En la mémoire de tous ces morts
partis en vain
Justice devra être faite
Aujourd’hui ou bien demain

Le verdict tombera
Aujourd’hui ou bien demain

Yazid, Zahir,
Hamid, Djamel,
Sans oublier Habib
Sans oublier…Habib

Les noms égrenés renvoient à des meurtres récents, comme celui de Habib Grimzi, touriste algérien défenestré par trois apprentis légionnaires dans le train Bordeaux-Vintimille, le 14 novembre 1983. Ou encore Kader de Vitry, tué le 16 février 1980 par un concierge d’immeuble; Lahouari Ben Mohamed, tué par un CRS le 18 octobre 1980; Abdennbi Guemiah, mortellement blessé par un tir de 22 long-riffle le 23 octobre 1982; Wahid Hachichi, tué à Lyon le 28 octobre 1982; Taoufik Ouanès, un gamin de 9 ans tué à La Courneuve; Djamel Itim, 19 ans, et Djamel Kherkour, 23 ans, tué à Montreuil par un ancien vigile le 9 août 1983…
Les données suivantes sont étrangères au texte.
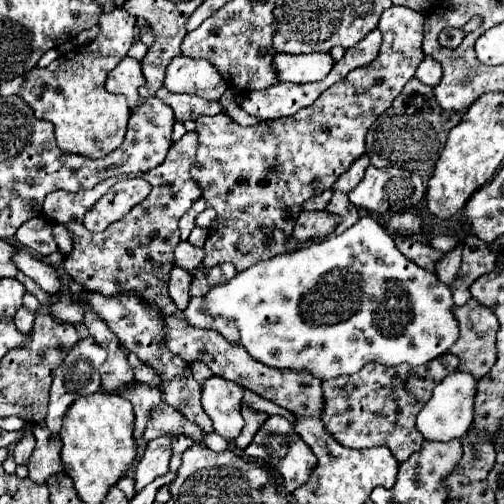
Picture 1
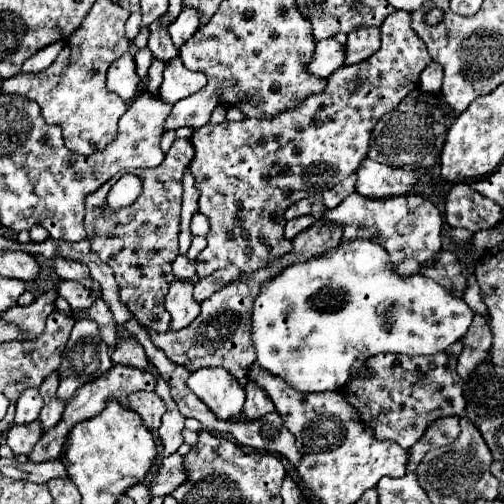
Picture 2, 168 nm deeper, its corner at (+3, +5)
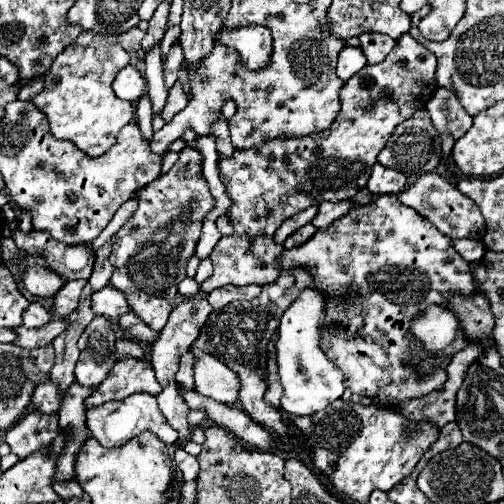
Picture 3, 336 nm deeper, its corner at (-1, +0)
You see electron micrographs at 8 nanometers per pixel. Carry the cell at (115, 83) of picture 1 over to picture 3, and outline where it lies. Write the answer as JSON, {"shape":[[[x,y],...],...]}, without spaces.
{"shape":[[[127,65],[115,77],[113,91],[115,91],[115,95],[119,99],[125,99],[125,101],[131,101],[133,103],[133,101],[137,101],[145,93],[145,79],[143,79],[143,75],[135,67]]]}

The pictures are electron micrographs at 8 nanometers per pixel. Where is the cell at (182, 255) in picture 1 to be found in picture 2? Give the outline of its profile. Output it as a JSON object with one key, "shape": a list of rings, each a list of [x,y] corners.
{"shape":[[[179,254],[173,262],[173,274],[179,280],[191,280],[195,276],[195,264],[193,260],[189,260],[185,254]]]}

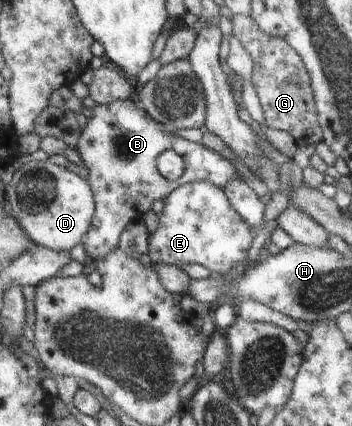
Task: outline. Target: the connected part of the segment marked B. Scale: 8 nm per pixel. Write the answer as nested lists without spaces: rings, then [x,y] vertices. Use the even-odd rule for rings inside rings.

Il y a aussi quelques allusions à des affaires plus anciennes ayant en leur temps défrayé la chronique, comme celles de Mohamed Diab ou de Moustapha Boukhezzer, respectivement assassinés au commissariat de Versailles le 29 novembre 1972 et à Châtenay-Malabry le 27 août 1977. Par ces références historiques implicites, il s’agit de souligner que les crimes meurtriers ne sont pas de simples faits divers ou des « bavures ». Leur répétition sans fin et leur impunité, à quelques exceptions près, font système.

Après d’âpres discussions, choix a été fait de ne citer que des prénoms. Par souci de respecter un certain anonymat des familles, bien souvent tiraillées entre droit à l’oubli et devoir de mémoire. Il a aussi été question de mentionner la localité, le quartier ou la ville de résidence des défunts. Une idée finalement abandonnée, à regrets pour certains, afin de garder une dimension plus universelle. La chanson ne peut en effet se réduire à une pétition de principe, un article de presse, une thèse de fac ou encore un tract de circonstance. Cela n’empêche pas lors des concerts live des impromptus de la part du chanteur ou d’intervenants dans la salle pour développer telle ou telle situation spécifique. D’ailleurs, Nar a évolué  au gré de l’actualité, des noms de personnes assassinées ont été rajoutés au fur et à mesure que les drames se multipliaient, surtout entre 1983 et 1985. Et Rachid Taha s’implique lui-même, comme dans la campagne des Jeunes Arabes de Lyon et banlieue (JALB) pour que justice soit rendue à Nordine Mechta, un jeune assassiné le 29 septembre 1985 par trois videurs à la sortie d’une boîte de nuit.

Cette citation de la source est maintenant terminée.